Follow the same insight we can define a pair of acquire_lock
and unlock
function:
__device__ int locked = 0; __device__ __forceinline__ void acquire_lock() { /* * a single attempt: * if (locked == 0) { * locked = 1; * return true; // acquire successful * } * note: we need to fuse the if-statement above into a single CAS instruction. * return false; // acquire failed */ while (AtomicCAS(&locked, 0, 1) != 0); } __device__ __forceinline__ void unlock() { locked = 0; } __global__ void some_kernel(...) { acquire_lock(); // critical section // YOUR CODE HERE unlock(); }
However, the code above doesn't work in general cases, why?
Deadlock
The smallest executable unit of parallelism in CUDA is warp which consists of 32 threads, this means threads inside the same block synchronize after every step. if there are divergences in programs (e.g. if-then-else statements), GPU would instruct the warp to enter both branches in serial and mask inactive threads.

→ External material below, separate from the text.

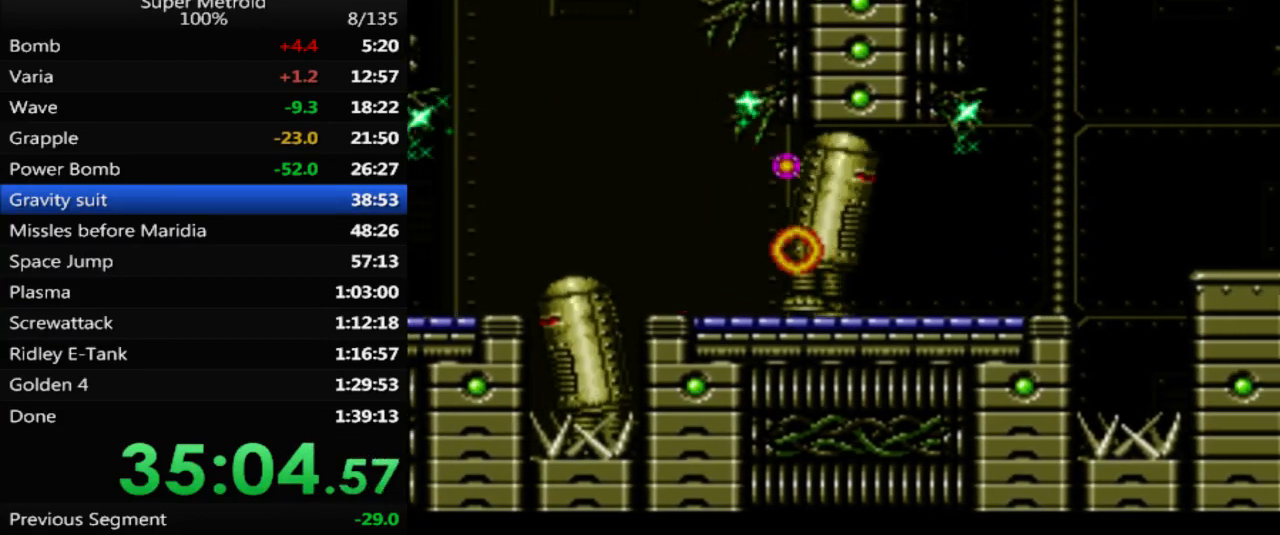
{"buttons": ["A", "X", "DPAD_RIGHT"], "events": [[17, "A", "up"], [83, "X", "up"], [117, "X", "down"], [150, "A", "down"], [200, "X", "up"], [217, "A", "up"], [267, "A", "down"], [283, "X", "down"], [367, "A", "up"], [367, "X", "up"], [433, "A", "down"], [450, "X", "down"]]}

Let's consider what happens inside a warp if we use the lock
construct mentioned above: suppose thread 1 acquired the lock, it will block other threads from entering the critical section. However, thread 1 was also forced to stuck in the acquire-lock loop because all threads inside a warp are synchronized, preventing thread 1 to reach unlock
instruction which releases the lock.
This is a deadlock!
Workaround
A simple way to prevent the case is only enabling one thread inside a warp to enter the acquire_lock
- unlock
block at a time:
#include <iostream> #include <cuda_runtime.h> struct Lock { int *locked; Lock() { int init = 0; cudaMalloc(&locked, sizeof(int)); cudaMemcpy(locked, &init, sizeof(int), cudaMemcpyHostToDevice); } ~Lock() { cudaFree(locked); } __device__ __forceinline__ void acquire_lock() { while (atomicCAS(locked, 0, 1) != 0); } __device__ __forceinline__ void unlock() { atomicExch(locked, 0); } }; __global__ void counter(Lock lock, int *total) { #pragma unroll for (int lane = 0; lane < 32; ++lane) { if (threadIdx.x % 32 == lane) { lock.acquire_lock(); *total = *total + 1; lock.unlock(); } } } int main() { int *total_dev; cudaMalloc(&total_dev, sizeof(int)); int total_host = 0; cudaMemcpy(total_dev, &total_host, sizeof(int), cudaMemcpyHostToDevice); Lock lock; counter<<<1024, 1024>>>(lock, total_dev); cudaDeviceSynchronize(); cudaMemcpy(&total_host, total_dev, sizeof(int), cudaMemcpyDeviceToHost); std::cout << total_host << std::endl; cudaFree(total_dev); }
The expected output is 1048576, works on my GTX 1060 laptop but failed to get accurate result on a RTX 3070 server. Still trying to figure out the reason4 .
Alternatives
Sequentially processing different lanes in a thread is highly in-efficient, the recommended way is to write lock-free CUDA programs (use native atomic instructions instead of locks), or avoid locks between threads inside the same warp.
Other alternatives include creating 32 locks, one per thread in a warp 5.